The Chinese food market at the centre of the coronavirus outbreak has been found to have been selling live koalas, snakes, rats and wolf pups to eat before it was shut down.
The Huanan Seafood Market in the central city of Wuhan is now under scrutiny after Chinese officials said the coronavirus originated for wildlife sold illegally at the food emporium – now labelled as “ground zero”.
Photos taken before its closure in December show a price list of 112 exotic animals – from snakes to civet cats – were available for sale, says the South China Morning Post.
The list included live foxes, crocodiles, wolf puppies, giant salamanders, snakes, rats, peacocks, porcupines, koalas and game meats.
“Freshly slaughtered, frozen and delivered to your door,” said the price list for the vendor called Wild Game Animal Husbandry for the Massesm, which also listed a price of 70 RMB (£7.70) for koala meat.

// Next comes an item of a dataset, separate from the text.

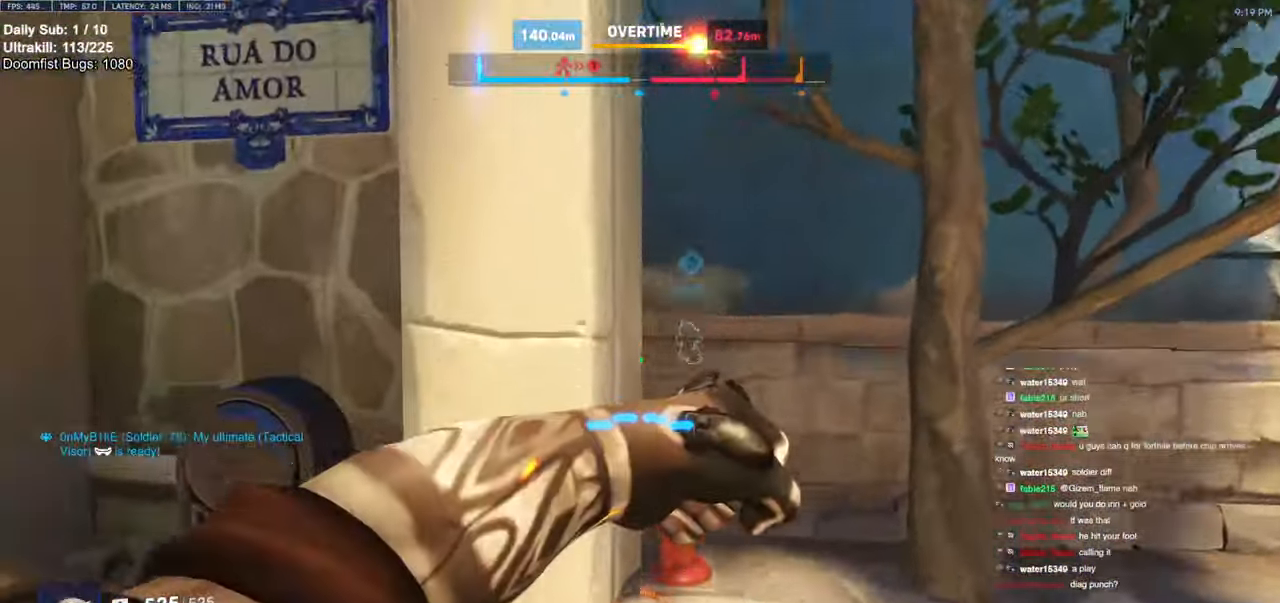
{"keys": ["w"], "mouse": [], "events": [[167, "space", "down"], [267, "space", "up"], [367, "w", "down"], [450, "a", "up"]]}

When asked about claims of a food market selling koalas, a Chinese community leader based in the UK told the Daily Mirror: “I doubt that it’s unlikely you would be able to smuggle them into China.”
There were also reports of cages packed with porcupines on sale, alongside endangered pangolins.
Sellers saying trade in wildlife took place up until the market was shut for disinfection after the outbreak began.
It has put the country’s poorly regulated wild animal trade, driven by demand for exotic delicacies and ingredients for traditional medicine, under the spotlight. Conservationists have long denounced the trade in wildlife for its impact on biodiversity and the potential for spreading disease.
Wild, exotic and farmed animals are packed together, described as a breeding ground for disease and an incubator for a multitude of viruses to evolve and make the jump to humans.